Professor Henry Srebrnik

Saturday, March 17, 2018

Germany's Alarm Over One Word


By Henry Srebrnik, [Saint John, NB] Telegraph-Journal
A rising tide of nationalism in Germany has seen the right-wing Alternative for Germany (AfD) vault into third place in the German parliament after last year’s federal election. 

Angela Merkel’s Christian Democrats have formed a coalition with the Social Democrats to run the country, after both major parties lost seats. Her days as chancellor seem numbered. 

One indicator of the resurgence of national feeling is the increased visibility of the word “heimat,” a word with no English equivalent.

It’s interesting to note the differentiation in German between heimat and staat. The latter is a legal definition that identifies the political state, whereas the former refers to homeland, and is an emotional term.

The AfD harnessed the notion of home during its election campaign, under the banner “our country, our homeland.”

Perhaps in response, the new German coalition government is adding a “Heimatministerium” or homeland ministry -- it will be known as the Ministry of the Interior, Homeland, and Construction – to the cabinet. 

Horst Seehofer, leader of Bavaria’s Christian Socialist Union, the sister party of Merkel’s Christian Democratic Union, will be the new federal minister. He is known for his outspoken views on immigration, and forced Merkel into agreeing to cap refugee numbers at 200,000 per year in 2017.

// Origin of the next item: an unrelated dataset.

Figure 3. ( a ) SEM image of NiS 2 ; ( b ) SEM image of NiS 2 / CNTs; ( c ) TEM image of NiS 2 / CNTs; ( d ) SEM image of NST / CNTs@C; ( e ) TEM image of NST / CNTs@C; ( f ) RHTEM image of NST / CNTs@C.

This has caused some pushback from those who worry that it will bring back the kind of ethnic nationalism that reached its pinnacle under the Nazis. 

Paul Nolte, a history professor at the Freie Universitat in Berlin, considers the word as being at “the intersection” of nostalgia and xenophobia. “In this case, heimat is a euphemism for border control and immigration policy,” he maintains.

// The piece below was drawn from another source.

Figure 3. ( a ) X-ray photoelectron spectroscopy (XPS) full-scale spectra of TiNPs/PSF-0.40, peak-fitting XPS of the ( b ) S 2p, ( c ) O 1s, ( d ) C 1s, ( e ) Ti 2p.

Yet, long considered toxic, it is gaining traction, and now Germans of all stripes have begun to use the term in a positive light. Robert Habeck, a Green Party politician, has said that politics “must formulate an idea, an idea of heimat, an idea of identity.”

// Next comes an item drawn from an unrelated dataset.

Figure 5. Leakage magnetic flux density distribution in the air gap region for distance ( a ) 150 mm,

Jochen Bittner, a political editor for the weekly newspaper Die Zeit, published in Hamburg, describes heimat as not just a geographical place, but a state of belonging. It’s the opposite of feeling alien. 

“Heimat is about the landscape that left its mark on you, the culture that informed you and the people that inspired you when you were growing up,” he wrote recently in an op-ed in the New York Times.

Last Oct. 3, the anniversary of the official reunification of Germany, German President Frank-Walter Steinmeier, in a speech remarked that many people cannot understand today’s world and yearn for “heimat.” 

It is, he added, “where we find meaning.” Most Germans associate the term with family, intimacy and a feeling of security.

Edoardo Costadura, a professor of romance languages at the University of Jena, explained to Deutsche Welle, Germany’s public international broadcaster, that individuals develop a longing for heimat when “they have gotten the impression that the world has become a village, but they don't want to live in that village.”

The German word has become part of a larger conflict in the world, that of identity versus diversity. In some ways, globalization has made many people yearn for that which we may call “local.”